– Наверное, – кивнул Ганелон.
Его мышцы снова болели, но, собрав силы, он спросил:
– О какой книге ты говоришь, брат Одо?
– О старинной, – охотно объяснил брат Одо. – Наверное, это богатая и старинная книга. Существуют такие очень старинные книги, брат Ганелон, некоторые из них даже написаны не человеком. – И жестом показал: – Вставай, брат, нам надо спуститься вниз. Тебе надо набраться сил, брат Ганелон. С этого дня будь внимателен. Душа твоей госпожи в опасности.
И быстро спросил:
– Ты слышал что-нибудь про клад Торквата? Говорили когда-нибудь при тебе про клад Торквата? Торкват был богат – много золота, много умных книг. Он знал так много, что однажды его насильственно умертвили. Так сделали варвары, которых он пытался наставить и многому научил. С тех самых пор никто ничего не знает о судьбе его великих сокровищ.
Ганелон кивнул.
Он слышал о кладе Торквата.
Старая служанка Хильдегунда знала много страшных историй, иногда она рассказывала и о Торквате. По ее рассказам, в Вероне, столице короля Теодориха, короля варваров, разоривших Рим, этот Торкват, далекий предок Амансульты, был обвинен в измене. Ганелон вдруг будто услышал негромкий голос своей хозяйки, вслух зачитывающей монаху Винсенту: «О, если бы хоть какая-нибудь свобода была возможна! Я бы ответил словами Кания, которые он произнес, когда узнал об обвинении, предъявленном ему Гаем Цезарем, сыном Германика, что он замешан в заговоре, направленном против императора: Если бы я знал об этом, ты бы не знал!» Возможно, Амансульта читала одну из старинных книг Торквата, жестоко казненного королем варваров Теодорихом. Возможно, старая служанка Хильдегунда добавила к своим странным рассказням что-то такое, что могла действительно ненароком услышать от Амансульты.
Взошла луна.
Свет ее был неверен.
Но в ее неверном свете Ганелон увидел: вода в пруду стоит совсем низко, видимо, уходя, Амансульта подняла щит. «Для того, чтобы достичь глубин познания, – снова вспомнил он слова Амансульты, – не всегда следует искать тайных проходов. Иногда достаточно поднять уровень вод». А может, это произнес монах Викентий из Барре. Он, Ганелон, тогда прятался за дверью большой залы донжона. У него острый слух. Он хорошо запомнил удивление Амансульты: «Поднять уровень вод? Что могут значить эти слова?» А Викентий из Барре, тщедушный монах с маленькими воспаленными мышиными глазами, удивленно ответил: «Разве слова всегда должны что-то значить?»
А разве нет?
Этого Ганелон не знал.
Он устал, его тело болело.
Он наконец медленно поднялся, опираясь на сильную руку брата Одо.
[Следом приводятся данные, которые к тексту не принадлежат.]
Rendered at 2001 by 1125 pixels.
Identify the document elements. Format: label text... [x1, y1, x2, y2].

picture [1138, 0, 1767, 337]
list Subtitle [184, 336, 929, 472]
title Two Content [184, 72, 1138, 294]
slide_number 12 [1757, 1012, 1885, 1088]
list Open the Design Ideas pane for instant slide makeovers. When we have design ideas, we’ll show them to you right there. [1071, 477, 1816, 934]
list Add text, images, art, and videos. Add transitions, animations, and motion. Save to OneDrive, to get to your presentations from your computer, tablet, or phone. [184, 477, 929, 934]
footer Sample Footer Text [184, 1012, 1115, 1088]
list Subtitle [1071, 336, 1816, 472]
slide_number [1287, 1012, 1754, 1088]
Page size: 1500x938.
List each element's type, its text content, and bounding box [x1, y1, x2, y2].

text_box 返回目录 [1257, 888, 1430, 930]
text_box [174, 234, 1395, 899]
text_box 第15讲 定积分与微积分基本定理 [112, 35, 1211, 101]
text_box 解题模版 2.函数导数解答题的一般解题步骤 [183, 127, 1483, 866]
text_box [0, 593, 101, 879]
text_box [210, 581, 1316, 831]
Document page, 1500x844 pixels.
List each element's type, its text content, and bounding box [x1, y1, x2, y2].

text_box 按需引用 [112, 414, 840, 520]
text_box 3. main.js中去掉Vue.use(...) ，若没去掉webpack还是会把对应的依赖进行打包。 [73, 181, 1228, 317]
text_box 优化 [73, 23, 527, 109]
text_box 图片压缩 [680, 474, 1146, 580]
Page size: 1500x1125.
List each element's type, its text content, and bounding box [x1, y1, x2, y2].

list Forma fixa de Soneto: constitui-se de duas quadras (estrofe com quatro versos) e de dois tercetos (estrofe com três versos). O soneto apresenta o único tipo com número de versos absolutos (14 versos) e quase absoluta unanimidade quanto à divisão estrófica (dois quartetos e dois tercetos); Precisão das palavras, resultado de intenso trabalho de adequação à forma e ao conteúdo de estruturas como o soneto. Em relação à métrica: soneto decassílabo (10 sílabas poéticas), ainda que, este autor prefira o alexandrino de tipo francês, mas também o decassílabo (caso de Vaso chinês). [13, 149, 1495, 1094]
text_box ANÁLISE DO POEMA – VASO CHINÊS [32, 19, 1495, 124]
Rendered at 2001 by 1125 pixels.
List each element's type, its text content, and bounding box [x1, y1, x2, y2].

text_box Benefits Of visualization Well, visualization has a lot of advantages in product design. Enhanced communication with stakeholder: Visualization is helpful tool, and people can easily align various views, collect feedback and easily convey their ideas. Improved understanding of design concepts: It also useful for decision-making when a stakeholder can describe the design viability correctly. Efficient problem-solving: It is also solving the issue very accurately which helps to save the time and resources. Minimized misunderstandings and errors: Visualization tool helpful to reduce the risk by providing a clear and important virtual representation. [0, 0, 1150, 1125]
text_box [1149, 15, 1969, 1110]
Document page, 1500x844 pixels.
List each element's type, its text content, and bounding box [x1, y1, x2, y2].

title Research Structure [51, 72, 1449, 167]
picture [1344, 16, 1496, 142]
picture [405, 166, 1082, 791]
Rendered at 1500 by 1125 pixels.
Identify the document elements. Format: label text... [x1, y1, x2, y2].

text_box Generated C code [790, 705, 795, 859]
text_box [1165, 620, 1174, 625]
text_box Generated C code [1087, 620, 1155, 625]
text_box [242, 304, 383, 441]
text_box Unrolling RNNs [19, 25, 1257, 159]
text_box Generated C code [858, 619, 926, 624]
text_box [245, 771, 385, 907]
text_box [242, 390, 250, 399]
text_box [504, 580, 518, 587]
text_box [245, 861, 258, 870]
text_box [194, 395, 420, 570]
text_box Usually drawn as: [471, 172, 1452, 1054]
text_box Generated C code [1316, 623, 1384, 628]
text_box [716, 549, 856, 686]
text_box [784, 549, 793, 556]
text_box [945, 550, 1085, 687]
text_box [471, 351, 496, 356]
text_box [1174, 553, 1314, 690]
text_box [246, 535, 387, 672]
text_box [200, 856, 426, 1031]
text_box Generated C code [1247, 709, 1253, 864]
Наверное, брат Одо захотел бы услышать о том, что совсем недавно вода в пруду стояла так высоко, что переливалась через плотину… К тому же эта костяная пластинка… Ганелон уже открыл рот, чтобы рассказать о своих сомнениях брату Одо, но что-то удержало его от слов…»
Часть вторая. Подвал у вороньей бойни
«…смрадный переулок, грязь, нечистоты – все, как везде, как даже в замке Святого ангела. Рим пуст. Ганелон даже видел волчицу в Колизее. Она поднимала острую морду к низкому небу, серо опрокинутому над пустым вечным городом. Вой низкий и тоскливый внезапно срывался, гас. Всадник, медленно выступивший из тумана, густо плывущего с невидимого Тибра, ругнул споткнувшуюся лошадь:
– Короля Ричарда увидела, скотина?
И снова туман. Снова тишь, вой волчий.
Рим пуст. Пусты дома. Пусты мертвые переулки.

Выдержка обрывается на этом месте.